- **Problem description**
Every entry below is to be retyped exactly as it stands.

- **Given data**
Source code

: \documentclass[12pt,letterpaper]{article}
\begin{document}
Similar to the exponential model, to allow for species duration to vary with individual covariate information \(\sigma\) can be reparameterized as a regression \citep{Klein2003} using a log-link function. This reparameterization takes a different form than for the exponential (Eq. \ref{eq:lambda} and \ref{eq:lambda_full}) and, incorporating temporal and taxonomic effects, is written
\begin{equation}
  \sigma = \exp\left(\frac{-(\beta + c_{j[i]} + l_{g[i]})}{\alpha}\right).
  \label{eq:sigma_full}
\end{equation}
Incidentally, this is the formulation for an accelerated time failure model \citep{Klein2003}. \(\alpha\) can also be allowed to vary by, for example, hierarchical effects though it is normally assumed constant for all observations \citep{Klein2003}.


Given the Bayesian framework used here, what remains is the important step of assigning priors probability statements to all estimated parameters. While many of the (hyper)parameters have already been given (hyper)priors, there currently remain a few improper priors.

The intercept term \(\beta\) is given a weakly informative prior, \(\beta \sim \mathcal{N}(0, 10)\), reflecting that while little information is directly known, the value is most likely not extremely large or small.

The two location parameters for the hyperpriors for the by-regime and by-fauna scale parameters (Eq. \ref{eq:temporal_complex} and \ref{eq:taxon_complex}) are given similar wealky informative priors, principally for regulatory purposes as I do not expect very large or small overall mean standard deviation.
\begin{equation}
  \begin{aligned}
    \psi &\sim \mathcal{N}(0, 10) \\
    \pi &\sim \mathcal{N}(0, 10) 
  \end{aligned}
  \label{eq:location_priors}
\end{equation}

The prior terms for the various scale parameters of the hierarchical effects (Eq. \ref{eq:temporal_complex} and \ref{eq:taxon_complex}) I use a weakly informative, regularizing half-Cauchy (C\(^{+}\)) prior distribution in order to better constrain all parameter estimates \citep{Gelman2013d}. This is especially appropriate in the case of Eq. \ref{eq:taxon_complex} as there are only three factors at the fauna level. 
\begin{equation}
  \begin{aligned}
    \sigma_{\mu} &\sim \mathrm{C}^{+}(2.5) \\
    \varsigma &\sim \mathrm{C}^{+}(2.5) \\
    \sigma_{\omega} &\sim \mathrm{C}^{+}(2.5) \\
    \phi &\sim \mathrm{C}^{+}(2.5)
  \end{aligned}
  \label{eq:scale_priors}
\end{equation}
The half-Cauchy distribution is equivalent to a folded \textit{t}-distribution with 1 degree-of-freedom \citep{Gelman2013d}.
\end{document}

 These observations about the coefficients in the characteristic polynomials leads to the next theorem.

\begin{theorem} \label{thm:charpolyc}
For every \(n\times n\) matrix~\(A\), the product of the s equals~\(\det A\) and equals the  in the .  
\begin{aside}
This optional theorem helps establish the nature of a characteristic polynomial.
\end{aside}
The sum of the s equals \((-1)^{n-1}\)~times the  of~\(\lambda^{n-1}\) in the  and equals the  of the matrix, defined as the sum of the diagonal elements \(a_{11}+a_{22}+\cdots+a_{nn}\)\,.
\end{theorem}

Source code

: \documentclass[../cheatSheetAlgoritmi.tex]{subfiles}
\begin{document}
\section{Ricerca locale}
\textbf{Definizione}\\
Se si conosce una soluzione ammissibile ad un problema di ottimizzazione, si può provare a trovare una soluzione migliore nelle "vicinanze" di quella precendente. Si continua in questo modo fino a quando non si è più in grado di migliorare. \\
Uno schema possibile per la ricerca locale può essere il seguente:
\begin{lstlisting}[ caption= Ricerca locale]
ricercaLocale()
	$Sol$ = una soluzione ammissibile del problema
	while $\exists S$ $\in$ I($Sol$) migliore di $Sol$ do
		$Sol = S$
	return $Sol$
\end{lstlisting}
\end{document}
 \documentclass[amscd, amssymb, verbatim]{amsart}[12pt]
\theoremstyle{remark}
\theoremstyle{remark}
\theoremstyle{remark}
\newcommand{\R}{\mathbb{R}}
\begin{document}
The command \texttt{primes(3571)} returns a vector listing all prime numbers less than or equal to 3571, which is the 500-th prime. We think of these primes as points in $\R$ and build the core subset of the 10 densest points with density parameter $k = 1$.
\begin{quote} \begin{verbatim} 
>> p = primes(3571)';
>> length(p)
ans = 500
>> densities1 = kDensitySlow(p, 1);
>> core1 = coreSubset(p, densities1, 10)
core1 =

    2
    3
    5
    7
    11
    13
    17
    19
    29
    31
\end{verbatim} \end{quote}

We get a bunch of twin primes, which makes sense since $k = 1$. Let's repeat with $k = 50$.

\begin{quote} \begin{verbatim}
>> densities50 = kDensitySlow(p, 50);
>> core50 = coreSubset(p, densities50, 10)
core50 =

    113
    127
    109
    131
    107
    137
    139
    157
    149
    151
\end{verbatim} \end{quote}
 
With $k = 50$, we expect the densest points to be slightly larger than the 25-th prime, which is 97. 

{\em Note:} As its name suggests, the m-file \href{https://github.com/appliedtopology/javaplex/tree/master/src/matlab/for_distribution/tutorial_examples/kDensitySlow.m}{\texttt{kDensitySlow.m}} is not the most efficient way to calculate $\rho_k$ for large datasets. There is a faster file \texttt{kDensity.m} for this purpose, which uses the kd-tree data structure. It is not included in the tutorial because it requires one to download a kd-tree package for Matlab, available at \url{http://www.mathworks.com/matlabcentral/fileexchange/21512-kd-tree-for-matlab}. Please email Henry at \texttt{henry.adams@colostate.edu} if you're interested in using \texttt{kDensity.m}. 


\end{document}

- **Expected answer**
Source code

: \documentclass[12pt,letterpaper]{article}
\begin{document}
Similar to the exponential model, to allow for species duration to vary with individual covariate information \(\sigma\) can be reparameterized as a regression \citep{Klein2003} using a log-link function. This reparameterization takes a different form than for the exponential (Eq. \ref{eq:lambda} and \ref{eq:lambda_full}) and, incorporating temporal and taxonomic effects, is written
\begin{equation}
  \sigma = \exp\left(\frac{-(\beta + c_{j[i]} + l_{g[i]})}{\alpha}\right).
  \label{eq:sigma_full}
\end{equation}
Incidentally, this is the formulation for an accelerated time failure model \citep{Klein2003}. \(\alpha\) can also be allowed to vary by, for example, hierarchical effects though it is normally assumed constant for all observations \citep{Klein2003}.


Given the Bayesian framework used here, what remains is the important step of assigning priors probability statements to all estimated parameters. While many of the (hyper)parameters have already been given (hyper)priors, there currently remain a few improper priors.

The intercept term \(\beta\) is given a weakly informative prior, \(\beta \sim \mathcal{N}(0, 10)\), reflecting that while little information is directly known, the value is most likely not extremely large or small.

The two location parameters for the hyperpriors for the by-regime and by-fauna scale parameters (Eq. \ref{eq:temporal_complex} and \ref{eq:taxon_complex}) are given similar wealky informative priors, principally for regulatory purposes as I do not expect very large or small overall mean standard deviation.
\begin{equation}
  \begin{aligned}
    \psi &\sim \mathcal{N}(0, 10) \\
    \pi &\sim \mathcal{N}(0, 10) 
  \end{aligned}
  \label{eq:location_priors}
\end{equation}

The prior terms for the various scale parameters of the hierarchical effects (Eq. \ref{eq:temporal_complex} and \ref{eq:taxon_complex}) I use a weakly informative, regularizing half-Cauchy (C\(^{+}\)) prior distribution in order to better constrain all parameter estimates \citep{Gelman2013d}. This is especially appropriate in the case of Eq. \ref{eq:taxon_complex} as there are only three factors at the fauna level. 
\begin{equation}
  \begin{aligned}
    \sigma_{\mu} &\sim \mathrm{C}^{+}(2.5) \\
    \varsigma &\sim \mathrm{C}^{+}(2.5) \\
    \sigma_{\omega} &\sim \mathrm{C}^{+}(2.5) \\
    \phi &\sim \mathrm{C}^{+}(2.5)
  \end{aligned}
  \label{eq:scale_priors}
\end{equation}
The half-Cauchy distribution is equivalent to a folded \textit{t}-distribution with 1 degree-of-freedom \citep{Gelman2013d}.
\end{document}

 These observations about the coefficients in the characteristic polynomials leads to the next theorem.

\begin{theorem} \label{thm:charpolyc}
For every \(n\times n\) matrix~\(A\), the product of the s equals~\(\det A\) and equals the  in the .  
\begin{aside}
This optional theorem helps establish the nature of a characteristic polynomial.
\end{aside}
The sum of the s equals \((-1)^{n-1}\)~times the  of~\(\lambda^{n-1}\) in the  and equals the  of the matrix, defined as the sum of the diagonal elements \(a_{11}+a_{22}+\cdots+a_{nn}\)\,.
\end{theorem}

Source code

: \documentclass[../cheatSheetAlgoritmi.tex]{subfiles}
\begin{document}
\section{Ricerca locale}
\textbf{Definizione}\\
Se si conosce una soluzione ammissibile ad un problema di ottimizzazione, si può provare a trovare una soluzione migliore nelle "vicinanze" di quella precendente. Si continua in questo modo fino a quando non si è più in grado di migliorare. \\
Uno schema possibile per la ricerca locale può essere il seguente:
\begin{lstlisting}[ caption= Ricerca locale]
ricercaLocale()
	$Sol$ = una soluzione ammissibile del problema
	while $\exists S$ $\in$ I($Sol$) migliore di $Sol$ do
		$Sol = S$
	return $Sol$
\end{lstlisting}
\end{document}
 \documentclass[amscd, amssymb, verbatim]{amsart}[12pt]
\theoremstyle{remark}
\theoremstyle{remark}
\theoremstyle{remark}
\newcommand{\R}{\mathbb{R}}
\begin{document}
The command \texttt{primes(3571)} returns a vector listing all prime numbers less than or equal to 3571, which is the 500-th prime. We think of these primes as points in $\R$ and build the core subset of the 10 densest points with density parameter $k = 1$.
\begin{quote} \begin{verbatim} 
>> p = primes(3571)';
>> length(p)
ans = 500
>> densities1 = kDensitySlow(p, 1);
>> core1 = coreSubset(p, densities1, 10)
core1 =

    2
    3
    5
    7
    11
    13
    17
    19
    29
    31
\end{verbatim} \end{quote}

We get a bunch of twin primes, which makes sense since $k = 1$. Let's repeat with $k = 50$.

\begin{quote} \begin{verbatim}
>> densities50 = kDensitySlow(p, 50);
>> core50 = coreSubset(p, densities50, 10)
core50 =

    113
    127
    109
    131
    107
    137
    139
    157
    149
    151
\end{verbatim} \end{quote}
 
With $k = 50$, we expect the densest points to be slightly larger than the 25-th prime, which is 97. 

{\em Note:} As its name suggests, the m-file \href{https://github.com/appliedtopology/javaplex/tree/master/src/matlab/for_distribution/tutorial_examples/kDensitySlow.m}{\texttt{kDensitySlow.m}} is not the most efficient way to calculate $\rho_k$ for large datasets. There is a faster file \texttt{kDensity.m} for this purpose, which uses the kd-tree data structure. It is not included in the tutorial because it requires one to download a kd-tree package for Matlab, available at \url{http://www.mathworks.com/matlabcentral/fileexchange/21512-kd-tree-for-matlab}. Please email Henry at \texttt{henry.adams@colostate.edu} if you're interested in using \texttt{kDensity.m}. 


\end{document}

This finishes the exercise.